Les entreprises ayant recours aux forfaits-jours avec les cadres autonomes fixent dans l’accord collectif un nombre de jours maximal de travail, limité à 218 jours. Ce forfait peut être réduit si les parties en sont d’accord : il s’agit souvent d’une demande du salarié pour motif personnel (congé parental à temps partiel…). Si, par exemple, le salarié veut travailler à hauteur de la moitié du temps plein (218 jours), son contrat fixera une durée du travail de 109 jours. Cette situation, très fréquente, comporte certaines conséquences qu’il faut appréhender.
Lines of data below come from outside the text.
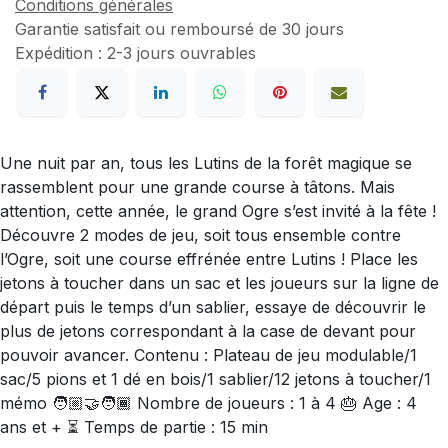
Conditions générales
Garantie satisfait ou remboursé de 30 jours
Expédition : 2-3 jours ouvrables
Une nuit par an, tous les Lutins de la forêt magique se
rassemblent pour une grande course à tâtons. Mais
attention, cette année, le grand Ogre s’est invité à la fête !
Découvre 2 modes de jeu, soit tous ensemble contre
l’Ogre, soit une course effrénée entre Lutins ! Place les
jetons à toucher dans un sac et les joueurs sur la ligne de
départ puis le temps d’un sablier, essaye de découvrir le
plus de jetons correspondant à la case de devant pour
pouvoir avancer. Contenu : Plateau de jeu modulable/1
sac/5 pions et 1 dé en bois/1 sablier/12 jetons à toucher/1
mémo 🧑🏼‍🤝‍🧑🏾 Nombre de joueurs : 1 à 4 🎂 Age : 4
ans et + ⏳ Temps de partie : 15 min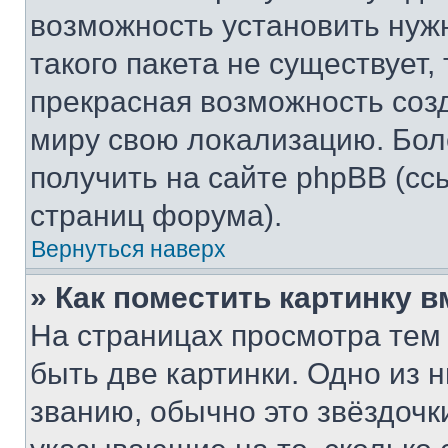
возможность установить нуж
такого пакета не существует,
прекрасная возможность созд
миру свою локализацию. Бо
получить на сайте phpBB (сс
страниц форума).
Вернуться наверх
» Как поместить картинку 
На страницах просмотра тем
быть две картинки. Одно из 
званию, обычно это звёздочки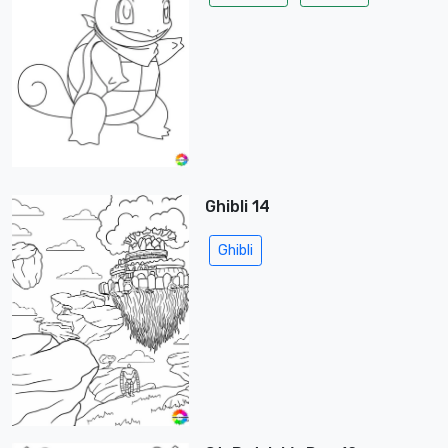
Ghibli 14
Ghibli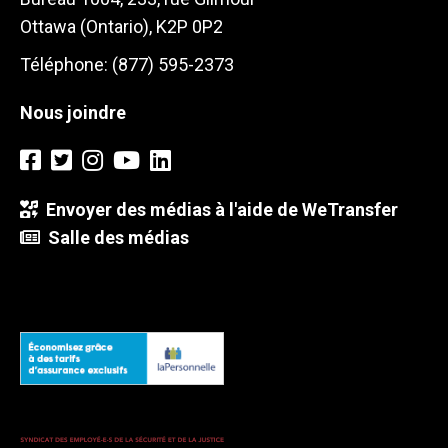
Ottawa (Ontario), K2P 0P2
Téléphone: (877) 595-2373
Nous joindre
Envoyer des médias à l'aide de WeTransfer
Salle des médias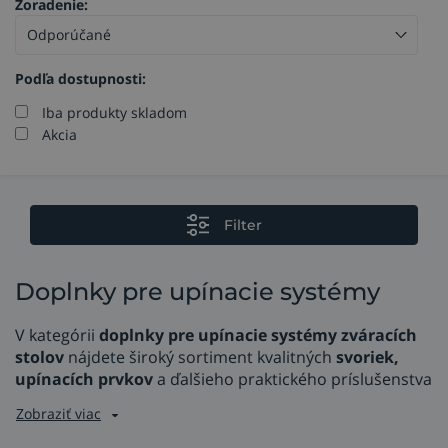
Zoradenie:
Podľa dostupnosti:
Iba produkty skladom
Akcia
Filter
Doplnky pre upínacie systémy
V kategórii
doplnky pre upínacie systémy zváracích
stolov
nájdete široký sortiment kvalitných
svoriek,
upínacích prvkov
a ďalšieho praktického príslušenstva
Zobraziť viac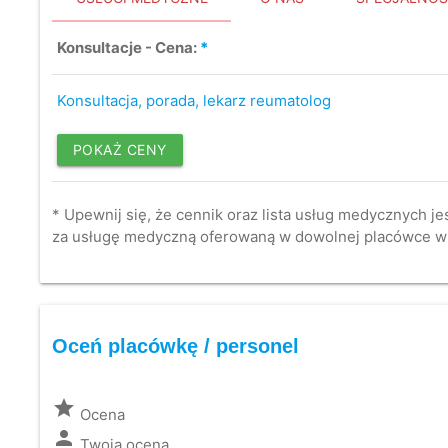
Konsultacje - Cena:
*
Konsultacja, porada, lekarz reumatolog
POKAŻ CENY
* Upewnij się, że cennik oraz lista usług medycznych je
za usługę medyczną oferowaną w dowolnej placówce w
Oceń placówkę / personel
grade
Ocena
person
Twoja ocena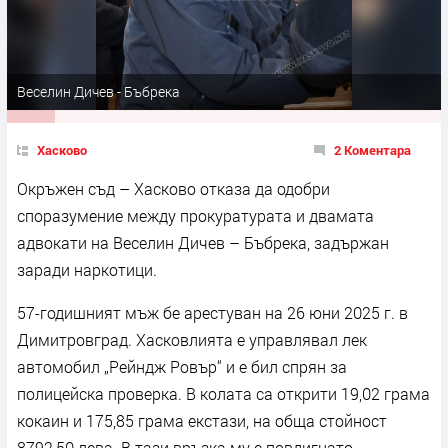
Веселин Дичев - Бъбрека
Хасково
2 Коментара
Окръжен съд – Хасково отказа да одобри
споразумение между прокуратурата и двамата
адвокати на Веселин Дичев – Бъбрека, задържан
заради наркотици.
57-годишният мъж бе арестуван на 26 юни 2025 г. в
Димитровград. Хасковлията е управлявал лек
автомобил „Рейндж Ровър“ и е бил спрян за
полицейска проверка. В колата са открити 19,02 грама
кокаин и 175,85 грама екстази, на обща стойност
8792,50 лева. В тази връзка му е повдигнато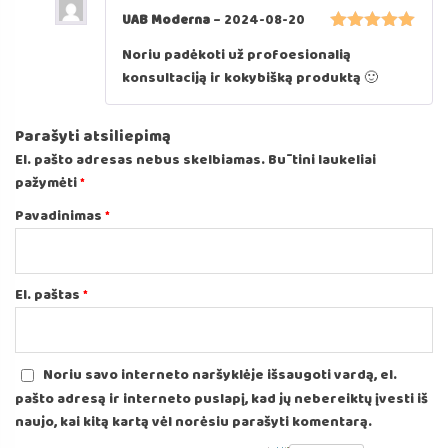
UAB Moderna
–
2024-08-20
Įvertinimas:
Noriu padėkoti už profoesionalią
5
iš 5
konsultaciją ir kokybišką produktą 🙂
Parašyti atsiliepimą
El. pašto adresas nebus skelbiamas.
Būtini laukeliai
pažymėti
*
Pavadinimas
*
El. paštas
*
Noriu savo interneto naršyklėje išsaugoti vardą, el.
pašto adresą ir interneto puslapį, kad jų nebereiktų įvesti iš
naujo, kai kitą kartą vėl norėsiu parašyti komentarą.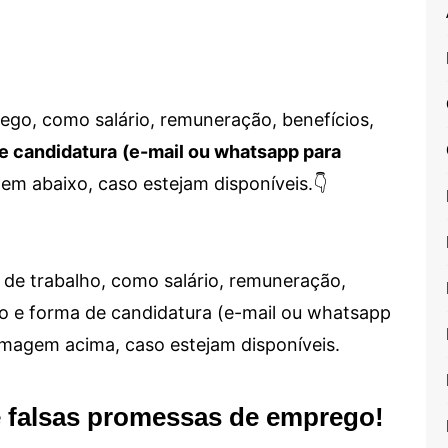
go, como salário, remuneração, benefícios,
e candidatura
(e-mail ou whatsapp para
em abaixo, caso estejam disponíveis.👇
de trabalho, como salário, remuneração,
alho e forma de candidatura (e-mail ou whatsapp
 imagem acima, caso estejam disponíveis.
e falsas promessas de emprego!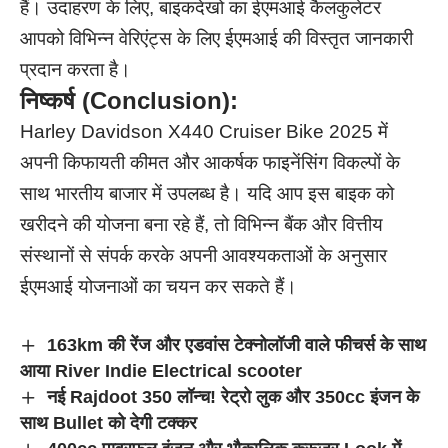
हैं। उदाहरण के लिए, बाइकदेखो का ईएमआई कैलकुलेटर
आपको विभिन्न वेरिएंट्स के लिए ईएमआई की विस्तृत जानकारी
प्रदान करता है।
निष्कर्ष (Conclusion):
Harley Davidson X440 Cruiser Bike 2025 में
अपनी किफायती कीमत और आकर्षक फाइनेंसिंग विकल्पों के
साथ भारतीय बाजार में उपलब्ध है। यदि आप इस बाइक को
खरीदने की योजना बना रहे हैं, तो विभिन्न बैंक और वित्तीय
संस्थानों से संपर्क करके अपनी आवश्यकताओं के अनुसार
ईएमआई योजनाओं का चयन कर सकते हैं।
163km की रेंज और एडवांस टेक्नोलॉजी वाले फीचर्स के साथ
आया River Indie Electrical scooter
नई Rajdoot 350 लॉन्च! रेट्रो लुक और 350cc इंजन के
साथ Bullet को देगी टक्कर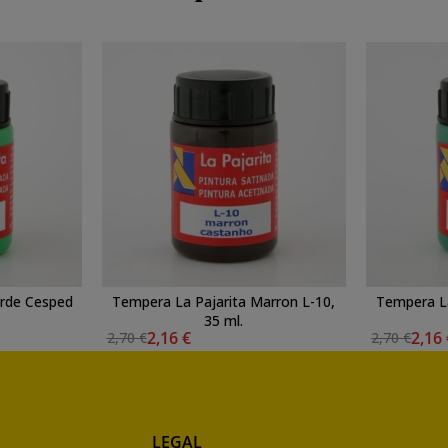
erde Cesped
Tempera La Pajarita Marron L-10,
Tempera La
35 ml.
2,16 €
2,16
2,70 €
2,70 €
LEGAL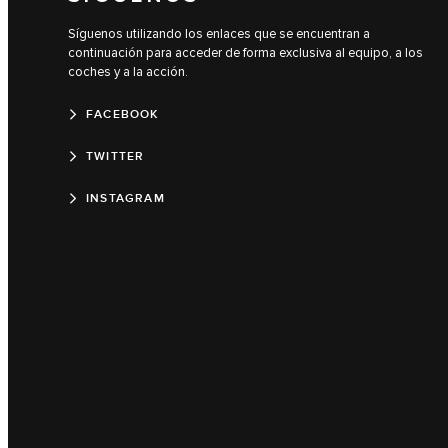
Síguenos utilizando los enlaces que se encuentran a
continuación para acceder de forma exclusiva al equipo, a los
coches y a la acción.
FACEBOOK
TWITTER
INSTAGRAM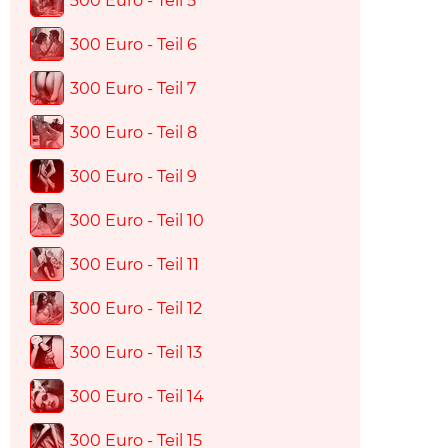
300 Euro - Teil 5
300 Euro - Teil 6
300 Euro - Teil 7
300 Euro - Teil 8
300 Euro - Teil 9
300 Euro - Teil 10
300 Euro - Teil 11
300 Euro - Teil 12
300 Euro - Teil 13
300 Euro - Teil 14
300 Euro - Teil 15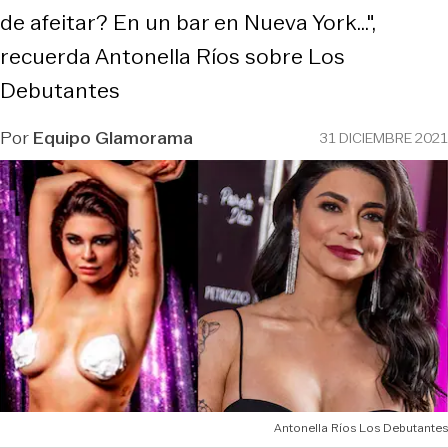
de afeitar? En un bar en Nueva York...",
recuerda Antonella Ríos sobre Los
Debutantes
Por
Equipo Glamorama
31 DICIEMBRE 2021
Antonella Ríos Los Debutantes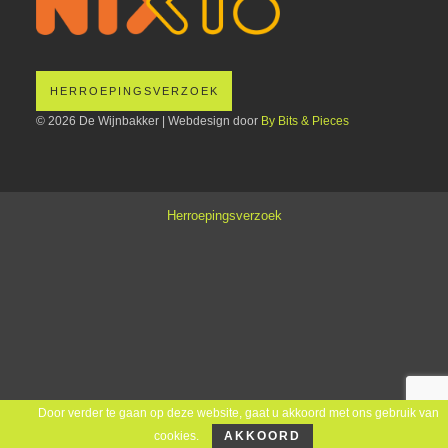
HERROEPINGSVERZOEK
© 2026 De Wijnbakker | Webdesign door
By Bits & Pieces
Herroepingsverzoek
Door verder te gaan op deze website, gaat u akkoord met ons gebruik van
cookies.
AKKOORD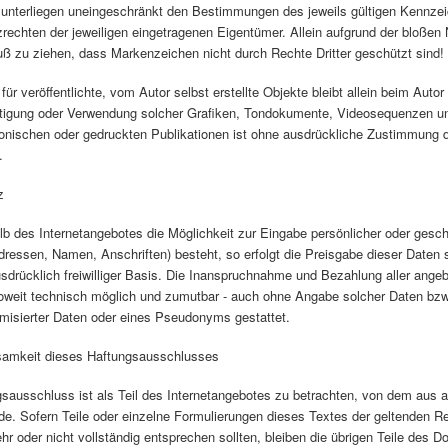
unterliegen uneingeschränkt den Bestimmungen des jeweils gültigen Kennze
rechten der jeweiligen eingetragenen Eigentümer. Allein aufgrund der bloßen
uß zu ziehen, dass Markenzeichen nicht durch Rechte Dritter geschützt sind!
für veröffentlichte, vom Autor selbst erstellte Objekte bleibt allein beim Autor
ältigung oder Verwendung solcher Grafiken, Tondokumente, Videosequenzen un
ronischen oder gedruckten Publikationen ist ohne ausdrückliche Zustimmung 
.
z
lb des Internetangebotes die Möglichkeit zur Eingabe persönlicher oder gesch
ressen, Namen, Anschriften) besteht, so erfolgt die Preisgabe dieser Daten 
sdrücklich freiwilliger Basis. Die Inanspruchnahme und Bezahlung aller ange
 soweit technisch möglich und zumutbar - auch ohne Angabe solcher Daten bzw
isierter Daten oder eines Pseudonyms gestattet.
samkeit dieses Haftungsausschlusses
sausschluss ist als Teil des Internetangebotes zu betrachten, von dem aus a
de. Sofern Teile oder einzelne Formulierungen dieses Textes der geltenden R
ehr oder nicht vollständig entsprechen sollten, bleiben die übrigen Teile des 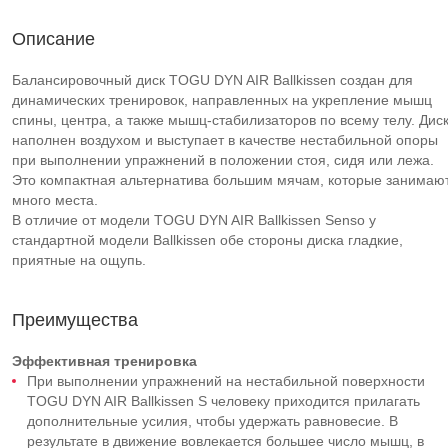
Описание
Балансировочный диск TOGU DYN AIR Ballkissen создан для
динамических тренировок, направленных на укрепление мышц
спины, центра, а также мышц-стабилизаторов по всему телу. Дис
наполнен воздухом и выступает в качестве нестабильной опоры
при выполнении упражнений в положении стоя, сидя или лежа.
Это компактная альтернатива большим мячам, которые занимаю
много места.
В отличие от модели TOGU DYN AIR Ballkissen Senso у
стандартной модели Ballkissen обе стороны диска гладкие,
приятные на ощупь.
Преимущества
Эффективная тренировка
Пpи выполнении упражнений на нестабильной поверхности
TOGU DYN AIR Ballkissen S человеку приходится прилагать
дополнительные усилия, чтобы удержать равновесие. В
результате в движение вовлекается большее число мышц, в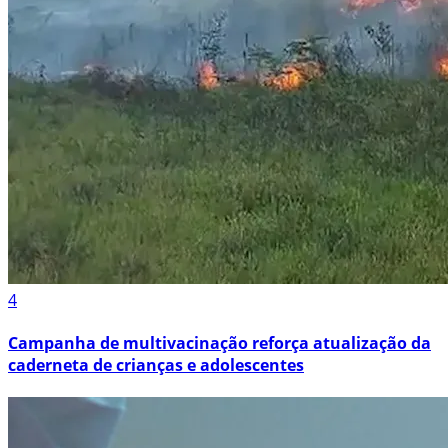
4
Campanha de multivacinação reforça atualização da
caderneta de crianças e adolescentes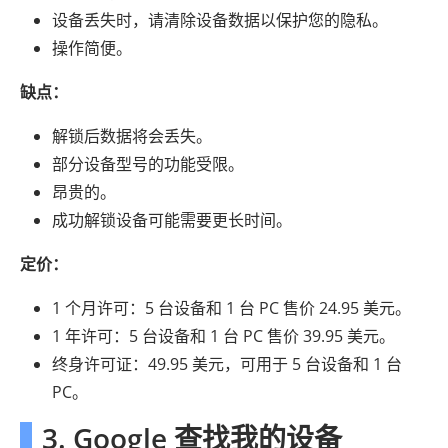
设备丢失时，请清除设备数据以保护您的隐私。
操作简便。
缺点：
解锁后数据将会丢失。
部分设备型号的功能受限。
昂贵的。
成功解锁设备可能需要更长时间。
定价：
1 个月许可：5 台设备和 1 台 PC 售价 24.95 美元。
1 年许可：5 台设备和 1 台 PC 售价 39.95 美元。
终身许可证：49.95 美元，可用于 5 台设备和 1 台
PC。
3. Google 查找我的设备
Tout d’abord, le salarié n’est pas à temps partiel car son contrat n’a pas de références horaires. Ceci a été précisé par l’administration (circ. 6 décembre 2000) et repris par la Cour de cassation, qui n’admet pas le calcul des cotisations plafonnées sur la base d’un plafond proratisé, nécessitant de justifier du nombre d’heures de travail (Cass. 2e civ. 1er décembre 2011, n° 10-19710). Les employeurs concluant des conventions de forfait-jours réduit doivent donc considérer ces salariés comme étant à temps plein. Il faut les comptabiliser dans l’effectif de l’entreprise sans les proratiser. Il ne faut pas réduire le montant des primes… qui seraient dues en application d’un accord collectif (s’il existe une prime d’ancienneté, il ne faut pas proratiser son montant).

Il ne faut pas proratiser leurs droits à la participation ou à l’intéressement en se référant aux règles utilisées pour les salariés à temps partiel, etc.

Et cotiser sans proratiser le plafond.

Ils ne bénéficient pas du régime des heures complémentaires mais, en cas de dépassement du forfait, il faut payer ou récupérer ces jours. Tout au plus est-il reconnu un statut équivalant à un temps partiel pour le complément d’activité à temps partiel (ex-allocation parentale d’éducation).

Enfin, rien ne sert de préciser dans le contrat de travail les jours où ils ne travaillent pas (commele mercredi par exemple) : en effet, il s’agit de cadres autonomes qui doivent disposer d’une certaine liberté. Le risque serait, en cas de litige, la remise en cause du forfait-jours et une requalification en contrat à temps plein.